Transcribe verbatim the stretch of lines from the start through the line containing "osgi/marketplace/Liferay Connected Services", both ends included.
┌─ Information
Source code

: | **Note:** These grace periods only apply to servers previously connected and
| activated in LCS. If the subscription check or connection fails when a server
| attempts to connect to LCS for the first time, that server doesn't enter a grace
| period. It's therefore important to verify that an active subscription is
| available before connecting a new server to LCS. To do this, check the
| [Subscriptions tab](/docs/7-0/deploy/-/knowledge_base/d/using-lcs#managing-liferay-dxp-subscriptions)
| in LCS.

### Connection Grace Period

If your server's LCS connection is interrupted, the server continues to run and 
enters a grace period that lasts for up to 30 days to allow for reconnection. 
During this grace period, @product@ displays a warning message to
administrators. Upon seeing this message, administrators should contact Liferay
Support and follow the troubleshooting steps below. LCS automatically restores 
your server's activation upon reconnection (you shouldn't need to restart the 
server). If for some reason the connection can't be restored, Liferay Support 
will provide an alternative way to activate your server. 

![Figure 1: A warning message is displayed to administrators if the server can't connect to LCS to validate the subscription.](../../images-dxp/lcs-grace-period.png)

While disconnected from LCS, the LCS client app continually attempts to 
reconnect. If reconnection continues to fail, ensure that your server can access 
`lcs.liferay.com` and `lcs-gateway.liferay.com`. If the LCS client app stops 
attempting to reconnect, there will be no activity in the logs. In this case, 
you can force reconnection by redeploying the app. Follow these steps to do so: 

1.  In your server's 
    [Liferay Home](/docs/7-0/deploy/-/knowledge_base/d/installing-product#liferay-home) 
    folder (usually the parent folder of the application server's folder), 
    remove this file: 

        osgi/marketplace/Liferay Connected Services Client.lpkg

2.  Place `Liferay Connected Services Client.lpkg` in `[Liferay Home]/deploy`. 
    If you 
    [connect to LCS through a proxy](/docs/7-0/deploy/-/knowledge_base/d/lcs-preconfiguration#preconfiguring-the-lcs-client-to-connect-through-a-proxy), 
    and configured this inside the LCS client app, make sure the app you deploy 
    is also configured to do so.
└─
# Output of the task
Source code

: | **Note:** These grace periods only apply to servers previously connected and
| activated in LCS. If the subscription check or connection fails when a server
| attempts to connect to LCS for the first time, that server doesn't enter a grace
| period. It's therefore important to verify that an active subscription is
| available before connecting a new server to LCS. To do this, check the
| [Subscriptions tab](/docs/7-0/deploy/-/knowledge_base/d/using-lcs#managing-liferay-dxp-subscriptions)
| in LCS.

### Connection Grace Period

If your server's LCS connection is interrupted, the server continues to run and 
enters a grace period that lasts for up to 30 days to allow for reconnection. 
During this grace period, @product@ displays a warning message to
administrators. Upon seeing this message, administrators should contact Liferay
Support and follow the troubleshooting steps below. LCS automatically restores 
your server's activation upon reconnection (you shouldn't need to restart the 
server). If for some reason the connection can't be restored, Liferay Support 
will provide an alternative way to activate your server. 

![Figure 1: A warning message is displayed to administrators if the server can't connect to LCS to validate the subscription.](../../images-dxp/lcs-grace-period.png)

While disconnected from LCS, the LCS client app continually attempts to 
reconnect. If reconnection continues to fail, ensure that your server can access 
`lcs.liferay.com` and `lcs-gateway.liferay.com`. If the LCS client app stops 
attempting to reconnect, there will be no activity in the logs. In this case, 
you can force reconnection by redeploying the app. Follow these steps to do so: 

1.  In your server's 
    [Liferay Home](/docs/7-0/deploy/-/knowledge_base/d/installing-product#liferay-home) 
    folder (usually the parent folder of the application server's folder), 
    remove this file: 

        osgi/marketplace/Liferay Connected Services Client.lpkg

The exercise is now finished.